JP2007217604A - Lubricant composition - Google Patents

Abstract

<P>PROBLEM TO BE SOLVED: To provide a lubricant that reduces the friction at a lubricated portion and decreases a molybdenum content which results in suppressing the burden on the environment. <P>SOLUTION: A lubricant composition comprises a lubricant base oil and components (A)-(C) incorporated into the lubricant base oil as given below: the component (A) is a sulfur-containing organic molybdenum complex having a weight ratio of the sulfur content to the molybdenum content of 1-1.4 and is blended in an amount of 300-3,000 weight ppm in terms of molybdenum element based on the total amount of the lubricant composition; the component (B) is a zinc dithiocarbamate and is blended so that the weight ratio of the sulfur content in the component (B) to the molybdenum content in the component (A) is 0.2-4; and the component (C)is one or more kinds of calcium salts of organic acids selected from the group consisting of an alkylphenol, an alkyl salicylic acid, an aliphatic sulfonic acid and an aromatic sulfonic acid and is blended so that the weight ratio of the calcium content in the component (C) to the molybdenum content in the component (A) is 0.2-7. The lubricant composition further comprises a component (D) in addition to the components (A)-(C) as follows: the component (D) is one or more kinds of compounds selected from a metal soap such as a lithium soap or the like and a urea compound and is blended in an amount of 2-30 wt.% based on the total amount of the lubricant composition. <P>COPYRIGHT: (C)2007,JPO&INPIT

Description

  The present invention relates to a lubricant composition, and more particularly, to a high-performance lubricant composition that can exhibit excellent friction reduction characteristics with a smaller amount of molybdenum than conventional ones and has reduced environmental burden.

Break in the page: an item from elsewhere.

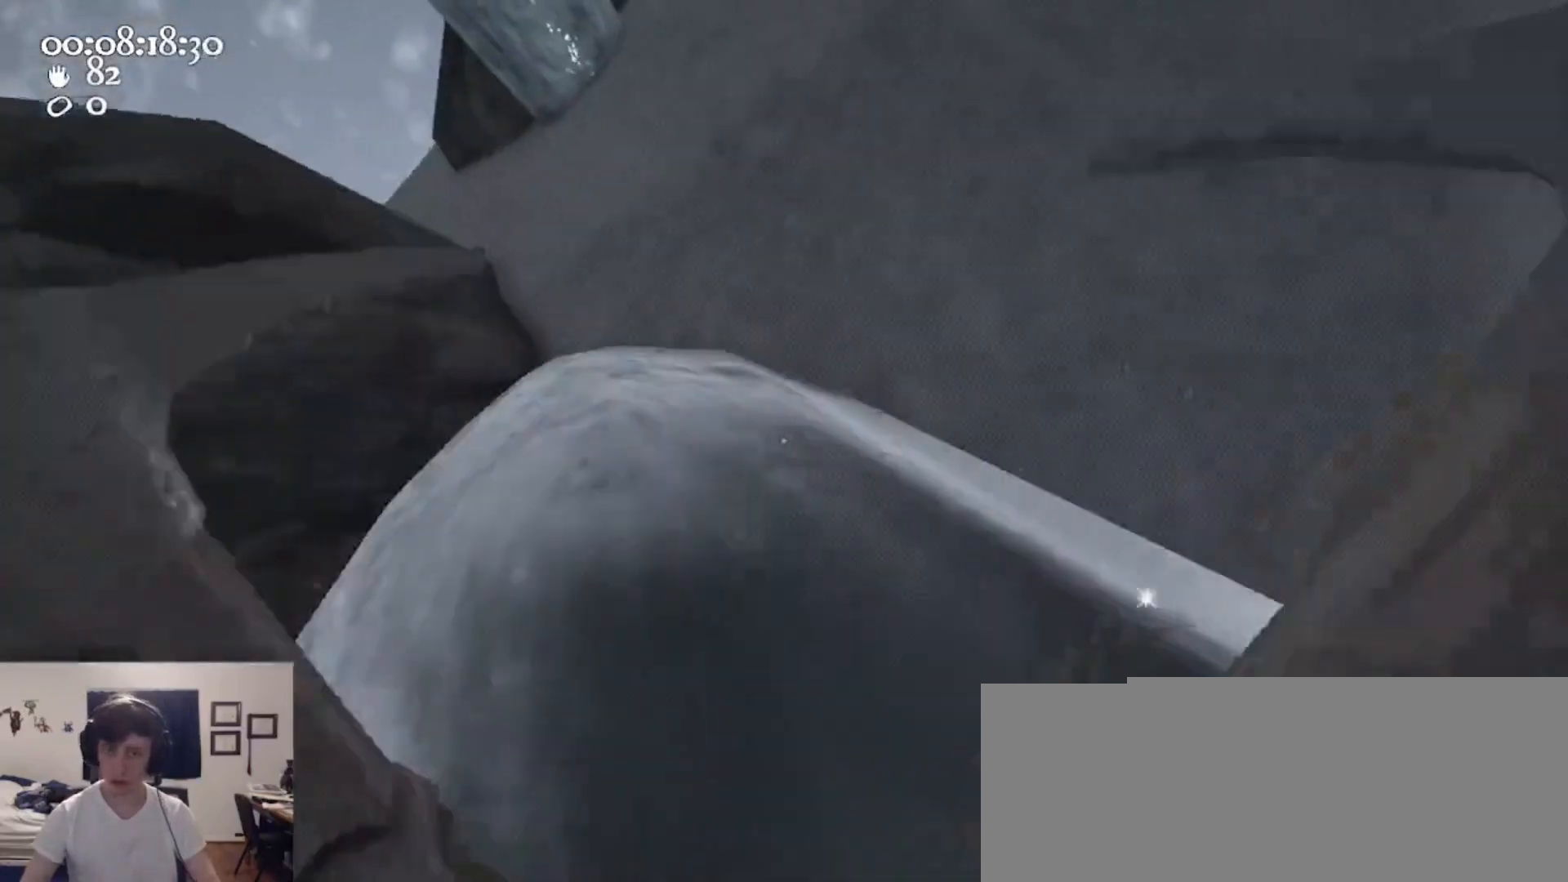
{"keys": ["s"], "mouse": ["left", "right"], "events": [[33, "d", "up"], [133, "d", "down"], [333, "d", "up"], [333, "w", "up"], [433, "s", "down"]]}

  Lubricants are used in sliding parts of various machines represented by automobiles, construction machinery, machine tools, etc., but lubricants with better friction properties are required for miniaturization and higher performance of machines. ing. In particular, a lubricant having a low frictional resistance is required from the viewpoint of reducing energy loss due to friction.

In recent years, lubricant compositions for reducing friction have been widely used especially in lubrication sites in the boundary lubrication region, since organic molybdenum compounds such as molybdenum dithiocarbamate and molybdenum dithiophosphate have excellent friction reducing effects. It was.
However, molybdenum is designated as a Class 1 Designated Chemical Substance in the Chemical Substance Emission and Transfer Notification System, which was institutionalized in 1999, and it is desirable that the amount used be small from the viewpoint of environmental protection. In addition, since the price of molybdenum compounds is relatively high, and the price has soared in recent years, the development of high-performance lubricants with a reduced amount of molybdenum compounds has been developed to improve the economics of lubricants. Is desired.

  The organomolybdenum compound is said to reduce friction by forming a film mainly composed of molybdenum disulfide on the lubricating surface by a friction reaction. Therefore, by using together with the compound containing sulfur, the formation of the molybdenum disulfide film can be promoted and the friction reducing effect can be enhanced. As such a lubricating composition, for example, a combination of molybdenum sulfide dialkyldithiocarbamate and a sulfur-phosphorus extreme pressure additive is known. (Patent Document 1)

The balance of the type of sulfur-containing compound to be used and the amount of additive to be combined is also an important factor, and in order to make the organomolybdenum compound act effectively, it is required to mix the optimum compound at the optimum ratio.
Japanese Examined Patent Publication No. 4-34590

  The present invention seeks to provide a lubricant capable of reducing the load on the environment by reducing friction at the lubrication site and simultaneously reducing the molybdenum content.

  As a result of repeating various studies and tests to solve the above problems, the present inventor has found that the base oil contains an organic molybdenum compound in which sulfur and molybdenum have a specific content ratio, a specific zinc compound, The present inventors have found that a lubricant composition containing a specific calcium compound at a specific ratio based on the molybdenum content can solve the problem, and has completed the present invention.

The present invention provides a lubricant base oil,
(A) A sulfur-containing organomolybdenum complex having a weight ratio of sulfur to molybdenum of 1 to 1.4 is 300 to 3000 ppm by weight in terms of molybdenum element based on the total amount of the lubricant composition,
(B) zinc dithiocarbamate, the amount of sulfur derived from this component is 0.2 to 4 by weight with respect to the amount of molybdenum derived from component (A),
(C) A calcium salt of one or more organic acids selected from the group consisting of alkylphenols, alkylsalicylic acids, aliphatic sulfonic acids and aromatic sulfonic acids, and the amount of calcium derived from this component is derived from component (A) 0.2-7 by weight with respect to the amount of molybdenum,
Is contained in a lubricant composition.
In addition to the components (A) to (C) above,
(D) 2 to 30% by weight of one or more compounds selected from the group consisting of lithium soap, calcium soap, sodium soap, aluminum soap, these complex soaps and urea compounds,
Is further added to form a lubricant composition.

  According to the present invention, it is possible to provide a lubricant composition that can greatly reduce the friction at the lubrication site and has a low environmental load, with a smaller amount of molybdenum than in the prior art.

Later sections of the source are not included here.